Tu es parti de ton pays de Crozon pour commencer ta belle aventure cheminote, comme agent de circulation et découvrir la vie parisienne du coté de St Lazare et Argenteuil, c’était un 11 Septembre 1989. Début 2000, avec ta petite famille, tu es arrivé sur Savenay, un pas qui te rapprochait de la Bretagne. Rapidement tu t’es vite intégré dans ta nouvelle carrière, en travaillant entre le Croisic et Savenay ou tu as évolué, gagné en expérience puis intégrer le grand P.R.G de Savenay.
Dans la même période, tu t’es syndiqué à la C.G.T au syndicat des cheminots de Savenay ; tu as pris en charge la trésorerie, et l’orga du syndicat. Tu as toujours œuvré pour dynamiser et créer du lien dans l’équipe de la gare de Savenay, dont tu es devenu le pilier, un des éléments centraux. Impossible de dissocier ton professionnalisme du militantisme que tu affectionnais autant. Le tous et toutes cheminot tu le maitrisais, tu avais à cœur de le conserver, et ce malgré les divisions que les réformes ont fait de la S.N.C.F.. Peu importe, qui rentrait et passait par le P.R.G, tu discutais , tu communiquais les infos, tu militais.

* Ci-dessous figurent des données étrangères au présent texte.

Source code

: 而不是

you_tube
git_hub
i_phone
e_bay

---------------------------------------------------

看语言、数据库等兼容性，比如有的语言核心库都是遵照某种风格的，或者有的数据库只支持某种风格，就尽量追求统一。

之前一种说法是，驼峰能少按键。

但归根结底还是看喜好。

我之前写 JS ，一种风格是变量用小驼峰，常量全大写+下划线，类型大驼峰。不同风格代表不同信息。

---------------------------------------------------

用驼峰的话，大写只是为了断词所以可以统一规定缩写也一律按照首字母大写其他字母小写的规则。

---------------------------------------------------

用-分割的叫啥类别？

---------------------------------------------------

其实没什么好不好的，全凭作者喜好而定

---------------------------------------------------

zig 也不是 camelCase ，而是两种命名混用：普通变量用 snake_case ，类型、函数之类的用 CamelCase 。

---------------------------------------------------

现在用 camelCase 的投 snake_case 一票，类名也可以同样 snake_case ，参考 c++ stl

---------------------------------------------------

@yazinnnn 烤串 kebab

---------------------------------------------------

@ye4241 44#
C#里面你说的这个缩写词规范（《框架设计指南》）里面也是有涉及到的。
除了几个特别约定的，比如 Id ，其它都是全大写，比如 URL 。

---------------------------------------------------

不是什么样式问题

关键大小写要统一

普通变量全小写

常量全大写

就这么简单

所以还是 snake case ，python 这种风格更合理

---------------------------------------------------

Tu étais également engagé auprès de l’O.N.C.F, et nos pupilles : pendant de nombreuses années, tu as vendu bon nombre d’agendas et bons d’entraide .

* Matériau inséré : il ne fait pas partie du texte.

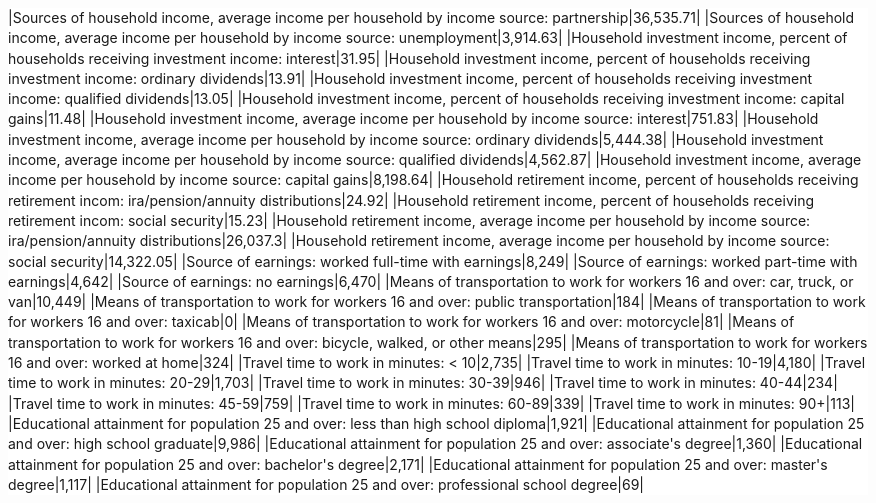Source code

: |Sources of household income, average income per household by income source: partnership|36,535.71|
|Sources of household income, average income per household by income source: unemployment|3,914.63|
|Household investment income, percent of households receiving investment income: interest|31.95|
|Household investment income, percent of households receiving investment income: ordinary dividends|13.91|
|Household investment income, percent of households receiving investment income: qualified dividends|13.05|
|Household investment income, percent of households receiving investment income: capital gains|11.48|
|Household investment income, average income per household by income source: interest|751.83|
|Household investment income, average income per household by income source: ordinary dividends|5,444.38|
|Household investment income, average income per household by income source: qualified dividends|4,562.87|
|Household investment income, average income per household by income source: capital gains|8,198.64|
|Household retirement income, percent of households receiving retirement incom: ira/pension/annuity distributions|24.92|
|Household retirement income, percent of households receiving retirement incom: social security|15.23|
|Household retirement income, average income per household by income source: ira/pension/annuity distributions|26,037.3|
|Household retirement income, average income per household by income source: social security|14,322.05|
|Source of earnings: worked full-time with earnings|8,249|
|Source of earnings: worked part-time with earnings|4,642|
|Source of earnings: no earnings|6,470|
|Means of transportation to work for workers 16 and over: car, truck, or van|10,449|
|Means of transportation to work for workers 16 and over: public transportation|184|
|Means of transportation to work for workers 16 and over: taxicab|0|
|Means of transportation to work for workers 16 and over: motorcycle|81|
|Means of transportation to work for workers 16 and over: bicycle, walked, or other means|295|
|Means of transportation to work for workers 16 and over: worked at home|324|
|Travel time to work in minutes: < 10|2,735|
|Travel time to work in minutes: 10-19|4,180|
|Travel time to work in minutes: 20-29|1,703|
|Travel time to work in minutes: 30-39|946|
|Travel time to work in minutes: 40-44|234|
|Travel time to work in minutes: 45-59|759|
|Travel time to work in minutes: 60-89|339|
|Travel time to work in minutes: 90+|113|
|Educational attainment for population 25 and over: less than high school diploma|1,921|
|Educational attainment for population 25 and over: high school graduate|9,986|
|Educational attainment for population 25 and over: associate's degree|1,360|
|Educational attainment for population 25 and over: bachelor's degree|2,171|
|Educational attainment for population 25 and over: master's degree|1,117|
|Educational attainment for population 25 and over: professional school degree|69|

Les années passant, tu as commencé à former la relève , les jeunes qui rentraient à la S.N.C.F., car ton métier d’agent de circulation que tu adorais, tu voulais le transmettre avec toujours autant de passion.

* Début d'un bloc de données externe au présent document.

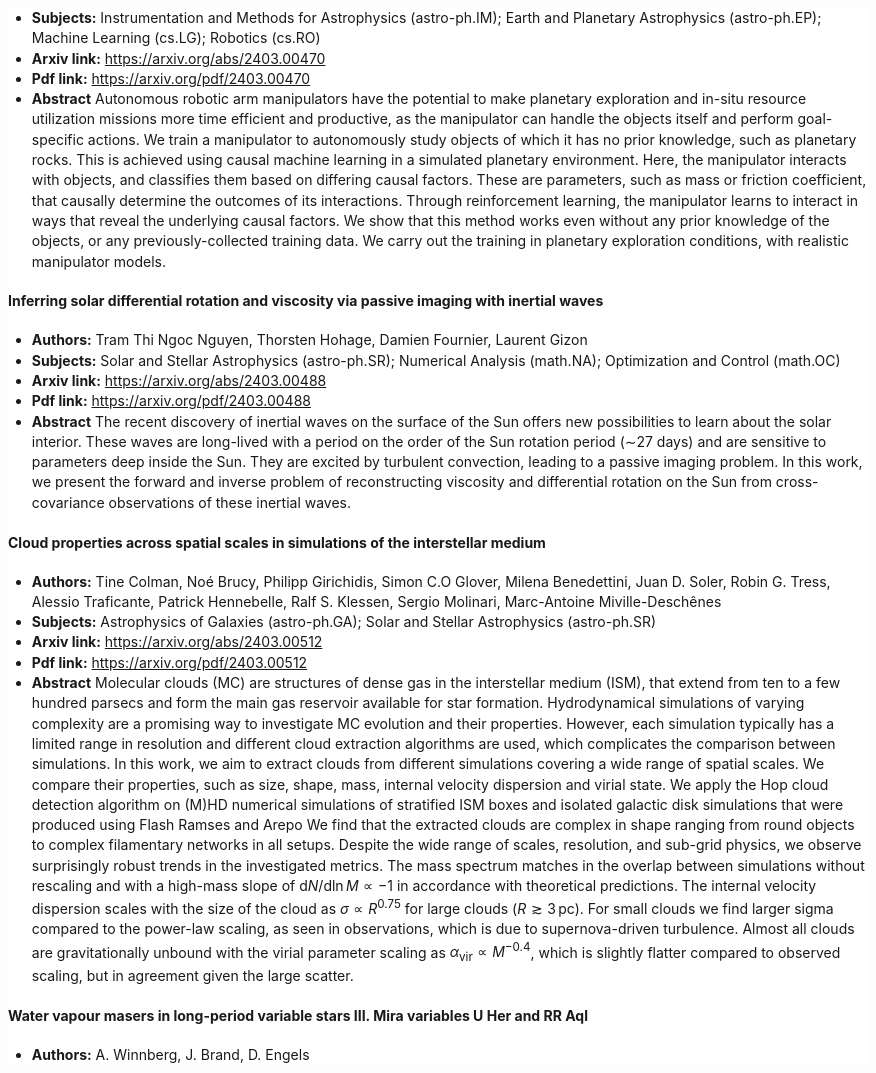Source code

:  - **Subjects:** Instrumentation and Methods for Astrophysics (astro-ph.IM); Earth and Planetary Astrophysics (astro-ph.EP); Machine Learning (cs.LG); Robotics (cs.RO)
 - **Arxiv link:** https://arxiv.org/abs/2403.00470
 - **Pdf link:** https://arxiv.org/pdf/2403.00470
 - **Abstract**
 Autonomous robotic arm manipulators have the potential to make planetary exploration and in-situ resource utilization missions more time efficient and productive, as the manipulator can handle the objects itself and perform goal-specific actions. We train a manipulator to autonomously study objects of which it has no prior knowledge, such as planetary rocks. This is achieved using causal machine learning in a simulated planetary environment. Here, the manipulator interacts with objects, and classifies them based on differing causal factors. These are parameters, such as mass or friction coefficient, that causally determine the outcomes of its interactions. Through reinforcement learning, the manipulator learns to interact in ways that reveal the underlying causal factors. We show that this method works even without any prior knowledge of the objects, or any previously-collected training data. We carry out the training in planetary exploration conditions, with realistic manipulator models.
#### Inferring solar differential rotation and viscosity via passive imaging  with inertial waves
 - **Authors:** Tram Thi Ngoc Nguyen, Thorsten Hohage, Damien Fournier, Laurent Gizon
 - **Subjects:** Solar and Stellar Astrophysics (astro-ph.SR); Numerical Analysis (math.NA); Optimization and Control (math.OC)
 - **Arxiv link:** https://arxiv.org/abs/2403.00488
 - **Pdf link:** https://arxiv.org/pdf/2403.00488
 - **Abstract**
 The recent discovery of inertial waves on the surface of the Sun offers new possibilities to learn about the solar interior. These waves are long-lived with a period on the order of the Sun rotation period ($\sim$27 days) and are sensitive to parameters deep inside the Sun. They are excited by turbulent convection, leading to a passive imaging problem. In this work, we present the forward and inverse problem of reconstructing viscosity and differential rotation on the Sun from cross-covariance observations of these inertial waves.
#### Cloud properties across spatial scales in simulations of the  interstellar medium
 - **Authors:** Tine Colman, Noé Brucy, Philipp Girichidis, Simon C.O Glover, Milena Benedettini, Juan D. Soler, Robin G. Tress, Alessio Traficante, Patrick Hennebelle, Ralf S. Klessen, Sergio Molinari, Marc-Antoine Miville-Deschênes
 - **Subjects:** Astrophysics of Galaxies (astro-ph.GA); Solar and Stellar Astrophysics (astro-ph.SR)
 - **Arxiv link:** https://arxiv.org/abs/2403.00512
 - **Pdf link:** https://arxiv.org/pdf/2403.00512
 - **Abstract**
 Molecular clouds (MC) are structures of dense gas in the interstellar medium (ISM), that extend from ten to a few hundred parsecs and form the main gas reservoir available for star formation. Hydrodynamical simulations of varying complexity are a promising way to investigate MC evolution and their properties. However, each simulation typically has a limited range in resolution and different cloud extraction algorithms are used, which complicates the comparison between simulations. In this work, we aim to extract clouds from different simulations covering a wide range of spatial scales. We compare their properties, such as size, shape, mass, internal velocity dispersion and virial state. We apply the Hop cloud detection algorithm on (M)HD numerical simulations of stratified ISM boxes and isolated galactic disk simulations that were produced using Flash Ramses and Arepo We find that the extracted clouds are complex in shape ranging from round objects to complex filamentary networks in all setups. Despite the wide range of scales, resolution, and sub-grid physics, we observe surprisingly robust trends in the investigated metrics. The mass spectrum matches in the overlap between simulations without rescaling and with a high-mass slope of $\mathrm{d} N/\mathrm{d}\ln M\propto-1$ in accordance with theoretical predictions. The internal velocity dispersion scales with the size of the cloud as $\sigma\propto R^{0.75}$ for large clouds ($R\gtrsim3\,\mathrm{pc}$). For small clouds we find larger sigma compared to the power-law scaling, as seen in observations, which is due to supernova-driven turbulence. Almost all clouds are gravitationally unbound with the virial parameter scaling as $\alpha_\mathrm{vir}\propto M^{-0.4}$, which is slightly flatter compared to observed scaling, but in agreement given the large scatter.
#### Water vapour masers in long-period variable stars III. Mira variables U  Her and RR Aql
 - **Authors:** A. Winnberg, J. Brand, D. Engels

Toujours dans l’échange, avec sourire et bonne humeur, alors pas trop en fin de matinée, ni en milieu d’après midi, car oui , tu le disais , que les 3 X 8, ça fatiguait. mais tu étais toujours au taquet, quand les incidents de circulation survenaient, tu mettais tout en œuvre avec les collègues , pour que ça se passe sans accroc.
En 35 ans de services , tu en as croisé beaucoup de monde et tu as vu transformer notre entreprise, pas dans le bon sens et tu as combattu toutes les réformes ferroviaires. Tu as battu le pavé, animé les actions militantes et frayé le passage au cœur des manifs en collectant pour les caisses de grève. Tu as été de toutes les luttes contre les réformes des retraites. Nous sommes tristes et à la fois en colère de savoir que tu ne pourras pas en profiter.
Chacun et chacune d’entre nous, tes collègues, tes camarades, garderons un souvenir indélébile, que ce soit en gare de Savenay, au syndicat, en AG, en tournée syndicale, en manif et après manif.
Nous perdons un collègue et un camarade hors pair, toujours dans l’entraide et le cœur sur la main.
Jusqu’au bout, tu as combattu dignement, avec optimisme la maladie qui t’as emporté. Tu as toujours gardé l’espoir, pour ton épouse Élisabeth, tes enfants Alexandre et Pauline, ta petite fille Alma. La maladie a bouleversé tout tes plans et t’as joué un mauvais tour.
Tu manqueras à la famille cheminote, à la gare de Savenay, à la C.G.T Cheminot. Tu nous manqueras tout court.